* [Work instruction] Read the lines below, and copy any that contain the string "whole".
[[ Data records, beginning ]]
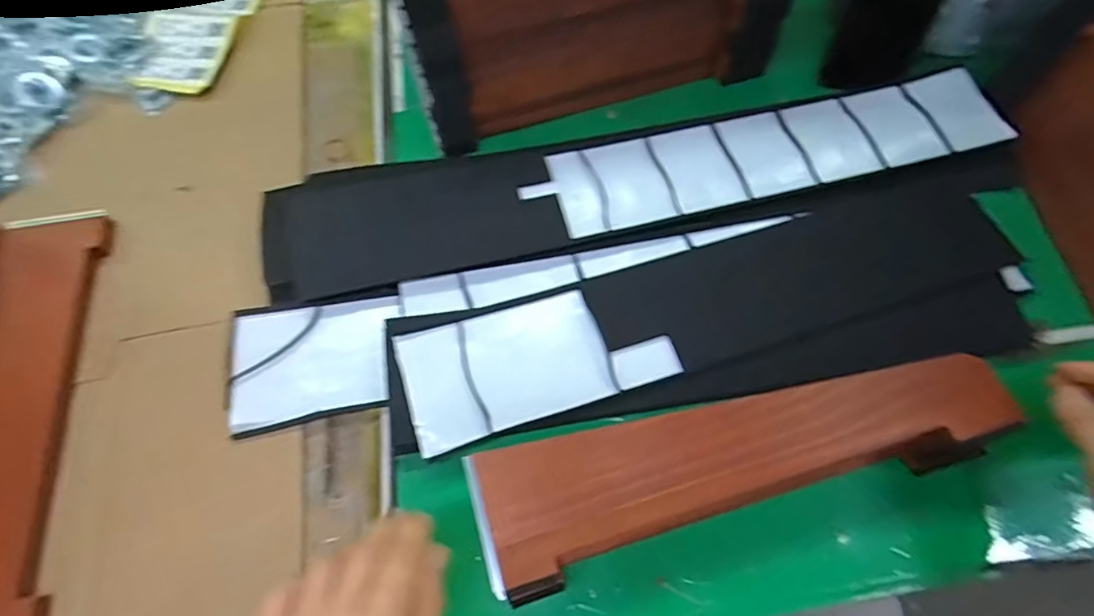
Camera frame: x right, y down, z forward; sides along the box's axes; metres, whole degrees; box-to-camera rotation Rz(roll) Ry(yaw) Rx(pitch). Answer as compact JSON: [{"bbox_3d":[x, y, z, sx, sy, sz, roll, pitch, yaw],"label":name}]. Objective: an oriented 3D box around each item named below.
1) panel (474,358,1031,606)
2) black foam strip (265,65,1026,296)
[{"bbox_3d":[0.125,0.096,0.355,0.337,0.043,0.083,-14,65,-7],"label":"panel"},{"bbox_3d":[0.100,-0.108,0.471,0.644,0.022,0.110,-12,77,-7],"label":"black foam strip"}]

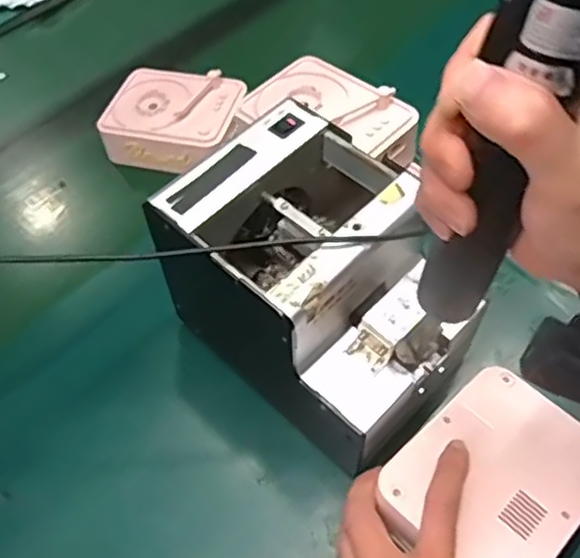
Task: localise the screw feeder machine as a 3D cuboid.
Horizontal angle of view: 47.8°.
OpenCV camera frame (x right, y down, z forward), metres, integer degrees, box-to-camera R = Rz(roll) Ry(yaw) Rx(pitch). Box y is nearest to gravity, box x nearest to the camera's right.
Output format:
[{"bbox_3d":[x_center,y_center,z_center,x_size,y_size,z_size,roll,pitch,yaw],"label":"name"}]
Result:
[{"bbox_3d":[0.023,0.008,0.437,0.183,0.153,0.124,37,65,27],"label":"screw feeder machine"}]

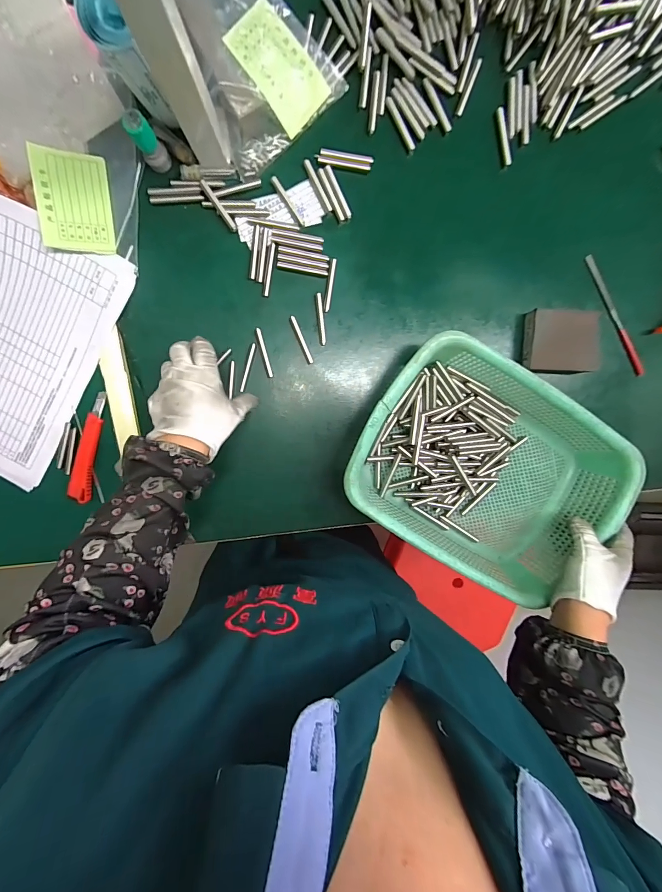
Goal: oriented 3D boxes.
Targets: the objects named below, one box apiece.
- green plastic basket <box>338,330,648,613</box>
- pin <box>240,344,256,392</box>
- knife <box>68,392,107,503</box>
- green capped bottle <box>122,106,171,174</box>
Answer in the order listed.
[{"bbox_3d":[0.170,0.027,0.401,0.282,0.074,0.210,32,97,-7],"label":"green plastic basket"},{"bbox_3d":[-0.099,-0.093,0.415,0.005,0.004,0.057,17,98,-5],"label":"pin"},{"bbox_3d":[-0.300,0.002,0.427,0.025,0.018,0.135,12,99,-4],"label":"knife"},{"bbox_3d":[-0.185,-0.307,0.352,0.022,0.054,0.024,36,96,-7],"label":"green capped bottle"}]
[[ Data records, end ]]
[[ Data records, beginning ]]
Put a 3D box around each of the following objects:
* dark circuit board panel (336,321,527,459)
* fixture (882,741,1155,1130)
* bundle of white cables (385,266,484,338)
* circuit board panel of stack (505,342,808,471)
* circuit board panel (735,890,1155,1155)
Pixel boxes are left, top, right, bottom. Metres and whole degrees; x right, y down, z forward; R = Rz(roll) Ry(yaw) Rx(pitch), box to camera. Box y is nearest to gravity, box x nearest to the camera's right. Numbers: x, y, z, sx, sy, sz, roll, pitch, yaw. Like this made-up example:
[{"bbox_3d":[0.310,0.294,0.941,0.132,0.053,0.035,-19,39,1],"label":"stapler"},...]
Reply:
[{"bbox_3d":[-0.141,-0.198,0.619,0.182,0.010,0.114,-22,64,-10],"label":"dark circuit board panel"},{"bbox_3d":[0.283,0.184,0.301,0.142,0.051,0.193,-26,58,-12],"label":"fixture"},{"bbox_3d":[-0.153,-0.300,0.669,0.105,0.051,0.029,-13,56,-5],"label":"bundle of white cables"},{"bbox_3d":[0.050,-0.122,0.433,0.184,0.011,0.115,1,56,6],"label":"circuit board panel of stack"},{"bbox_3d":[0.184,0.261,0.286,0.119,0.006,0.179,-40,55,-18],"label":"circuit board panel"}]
[[ Data records, end ]]
[[ Data records, beginning ]]
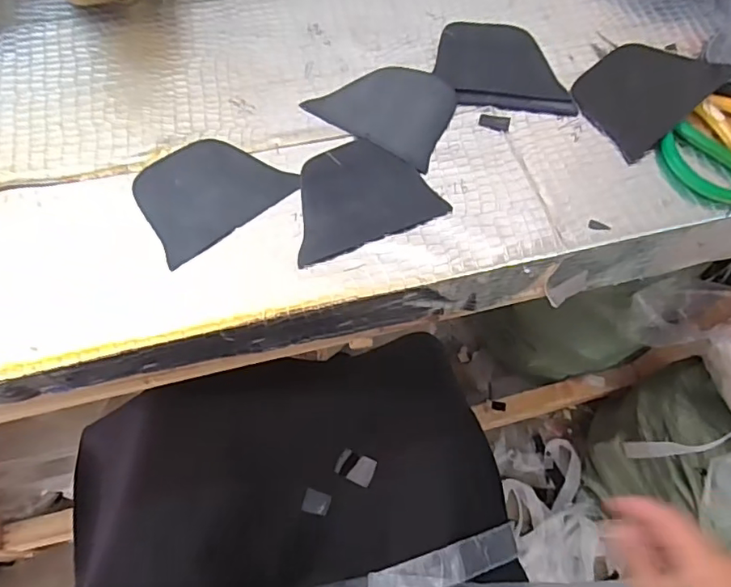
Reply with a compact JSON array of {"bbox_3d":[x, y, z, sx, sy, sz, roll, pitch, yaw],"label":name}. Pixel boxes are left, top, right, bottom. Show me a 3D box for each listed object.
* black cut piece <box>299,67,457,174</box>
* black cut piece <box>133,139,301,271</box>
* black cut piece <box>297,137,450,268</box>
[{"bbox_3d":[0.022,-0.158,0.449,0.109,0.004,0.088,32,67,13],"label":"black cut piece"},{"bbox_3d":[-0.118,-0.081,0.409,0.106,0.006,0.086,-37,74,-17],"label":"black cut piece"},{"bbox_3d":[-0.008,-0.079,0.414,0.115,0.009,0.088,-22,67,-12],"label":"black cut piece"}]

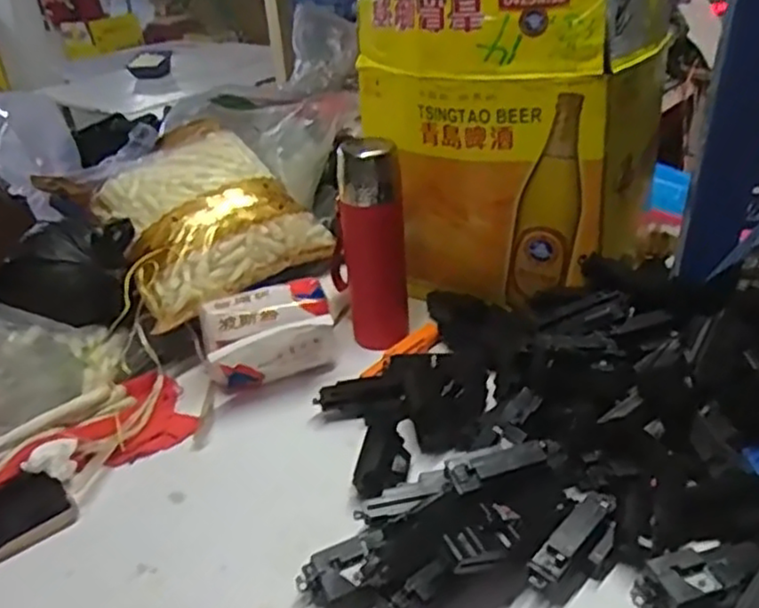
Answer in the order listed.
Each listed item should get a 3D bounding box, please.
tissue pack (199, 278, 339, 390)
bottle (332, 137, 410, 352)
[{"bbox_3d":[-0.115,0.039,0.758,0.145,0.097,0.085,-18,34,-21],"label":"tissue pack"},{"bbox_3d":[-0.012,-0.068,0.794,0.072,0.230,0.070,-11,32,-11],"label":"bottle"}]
[[ Data records, end ]]
* [Solution to this task]
Camera frame: x right, y down, z forward; sides along the box's axes; metres, whole degrees; box-to-camera rotation Rz(roll) Ry(yaw) Rx(pitch). Answer as compact JSON: [{"bbox_3d":[x, y, z, sx, sy, sz, roll, pitch, yaw],"label":name}]. Objective: an oriented 3D box around each item named below.
Pixel boxes are left, top, right, bottom. Metres and whole degrees; x right, y down, z forward; R = Rz(roll) Ry(yaw) Rx(pitch), box to camera. Box y is nearest to gravity, box x nearest to the camera's right. Numbers: x, y, z, sx, sy, sz, roll, pitch, yaw. Like this made-up example:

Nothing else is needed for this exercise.